At Senate hearings last week surrounding the Target stores data breach affecting 70 million people, there was a call to move to “chip and pin” technology for security reasons. Delara Derakhshani, Policy Counsel for Consumers Union, testified:
“Many other countries have shifted or are in the process of shifting to what is known as EMV ‘smart cards’ – or chip and pin technology, which utilizes multiple layers of security…. Total fraud losses dropped by 50 percent and card counterfeiting fell by 78 percent in the first year after EMV smart cards were introduced in France in 1992. The United States has lagged behind because replacing all payment cards, updating ATMs to accept the new cards, and updating the terminals in retail stores all cost money. We believe it is money well-spent, and it is a penny-wise pound-foolish philosophy to wait any longer, particularly when the burden of guarding against harm following a breach falls most squarely on the shoulders of innocent consumers whose data was compromised.”
In an op-ed at CNBC.com, Chris McWilton, president of North American Markets at MasterCard, pointed out that magnetic stripe technology was new … way back in the 1970’s. Fast forward 40 years, and technology has advanced. Yet, the United States lags behind Europe and Asia in adopting chip-based cards, which are “widely used” there, he wrote.
Why are they more secure? Microchips in the credit cards contain more data than magnetic strips. That makes the microchip cards harder to counterfeit. The data is also encrypted, making it harder to steal credit card data. And the use of a PIN number cuts down on unauthorized transactions by anyone other than the rightful owner of the card.
What Merchants Need to Know About Chip And Pin
Here’s what you, as a merchant, need to know as we head toward this credit card industry shift by October 2015:
Microchip cards become common — You will be seeing more customers between now and October 2015 with cards containing microchips. You can recognize the cards from the square chip (see image above). Some banks have already started issuing chip credit cards. More will follow.
Liability shift will occur — MasterCard and Visa say they are not mandating the change, but are encouraging it by a liability shift. What this means is, if as a merchant you’re still swiping and not using the chip for credit card transactions, you could end up with liability in a fraud situation. Speaking in the Wall Street Journal, Carolyn Balfany of MasterCard said:
“So if a merchant is still using the old system, they can still run a transaction with a swipe and a signature. But they will be liable for any fraudulent transactions if the customer has a chip card. And the same goes the other way – if the merchant has a new terminal, but the bank hasn’t issued a chip and PIN card to the customer, the bank would be liable.”

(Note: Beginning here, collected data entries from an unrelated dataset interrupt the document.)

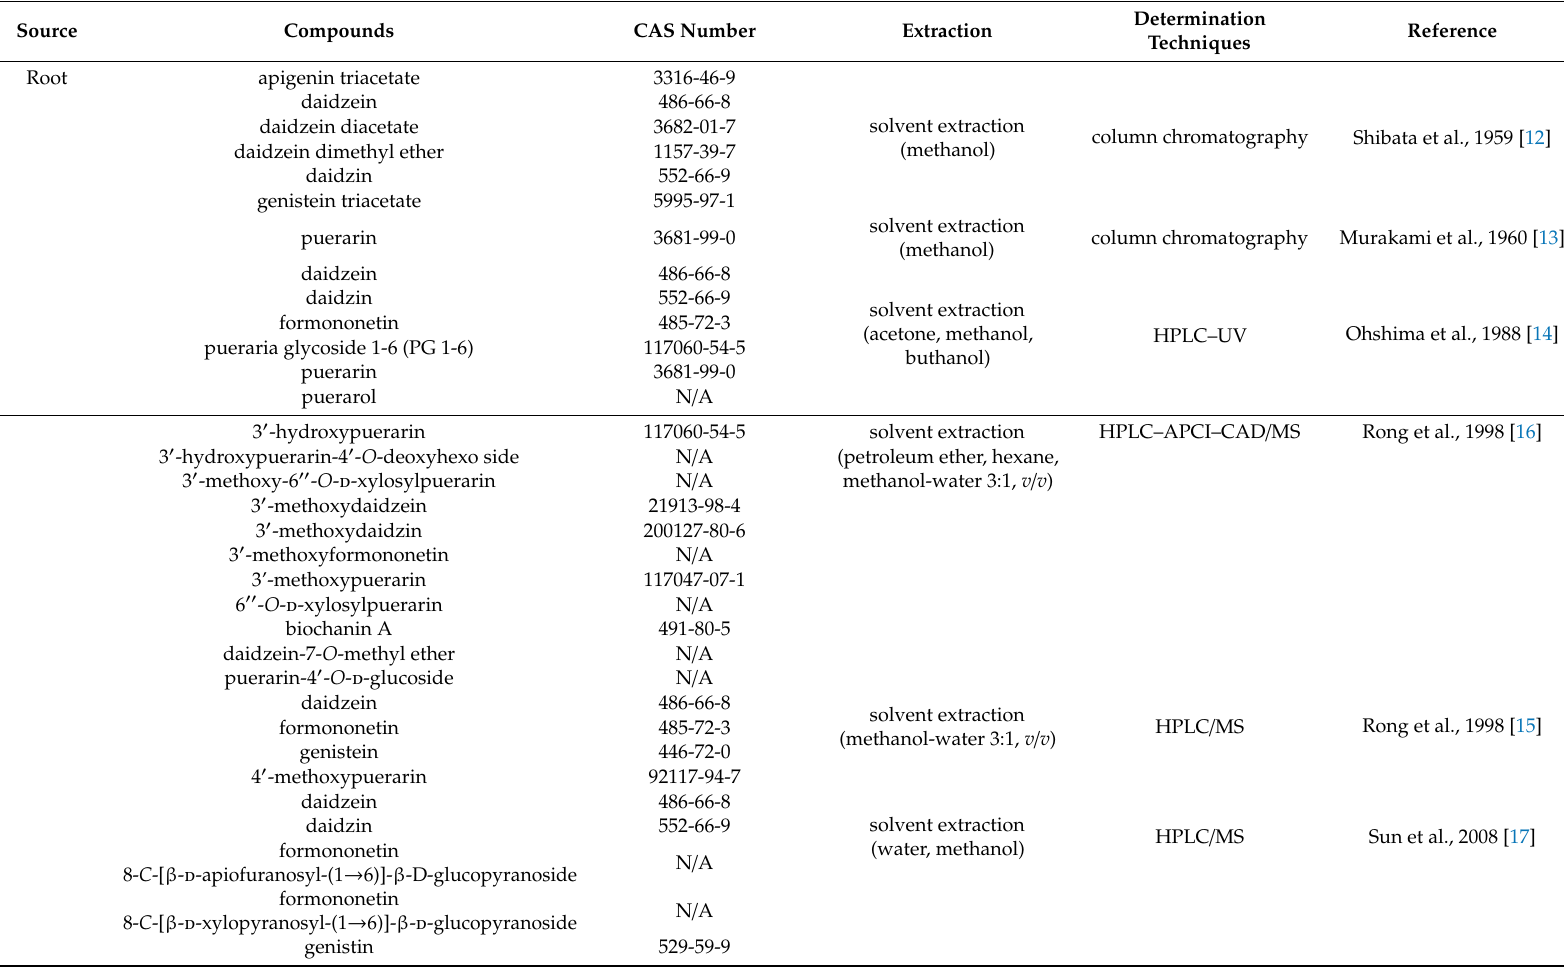
Table 2. Flavonoid phytochemical compounds and some interesting phenolics found in roots, flowers, and leaves of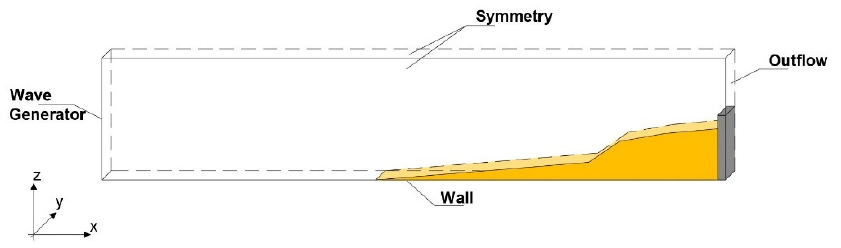
Figure 2. Boundary conditions of CFD 2D-domain.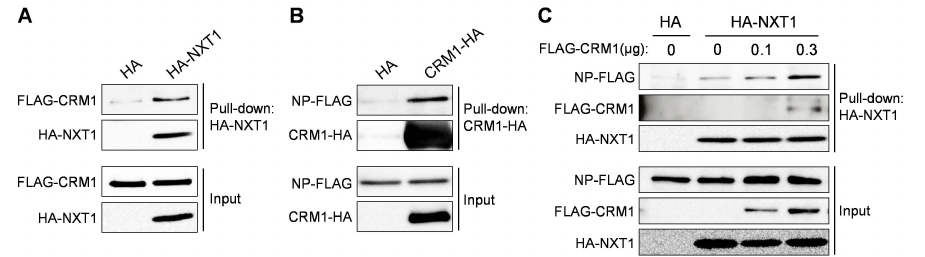
Figure 6. NXT1 forms a complex with NP and CRM1. HA-NXT1 or CRM1-HA protein was immobilized on anti-HA agarose beads. HA-NXT1 agarose beads were then co-incubated with purified FLAG-CRM1 protein ( A ) and CRM1-HA agarose beads were co-incubated with purified NP-FLAG protein ( B ) overnight at 4 ˝ C. The agarose beads were collected, washed, and subjected to WB analysis with anti-FLAG and anti-HA antibodies. Data shown are the results of one representative experiment from two independent trials; and ( C ) HA-NXT1 agarose beads were co-incubated with purified NP-FLAG and different amounts of purified FLAG-CRM1 proteins. The agarose beads were collected and subjected to WB analysis with anti-FLAG and anti-HA antibodies. Data shown are the results of one representative experiment from two independent trials.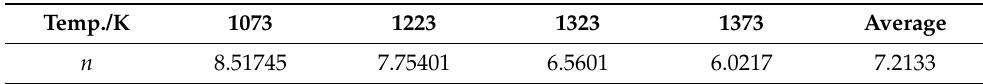
Figure 7. The relation curve of ln [ sinh ( ασ )] − ln ( 1/ T ) . Table 2. The values of n under different deformation temperatures. Temp./K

Through the liability shift, MasterCard and Visa are trying to encourage all players in the marketplace to adopt the new technology.
New card readers required — By October 2015, you will want to upgrade your credit card terminals to accept the new chip-based cards, if you haven’t already. Because of the microchip, a new type of reader will be required that can read the data on the chip.
Processes and staff training must be updated — Moving to chip based cards and pins may not be a big change to some small-business merchants. For other small businesses, it may require fundamental changes in process and staff retraining. One such example is restaurants that today take the credit card away from the table to process it. According to Heartland Systems, “Businesses that typically have “back-of-store” terminals (like restaurants) will have the greatest paradigm shift as terminals will have to be brought to the cardholder to input a PIN.”
Contactless cards are different — The chip based cards are not necessarily the same as “contactless cards,” so called because they don’t need to be swiped (today) or inserted into the reader (future). In fact, mobile devices, key fobs and other devices can also be used for contactless transactions — it doesn’t always have to be a plastic card. Contactless cards or devices send a radio frequency signal a very short distance to process the transaction. That means they need only be tapped on the credit card terminal or can be waved very close to it – at most a couple of inches away.
Educate yourself on all implications — Carefully read all communications from MasterCard, Visa, your credit card processor, and POS system provider. You will want to understand all the practical aspects and costs of making the shift. More information on the chip and PIN shift can be found at MasterCard and also at Visa.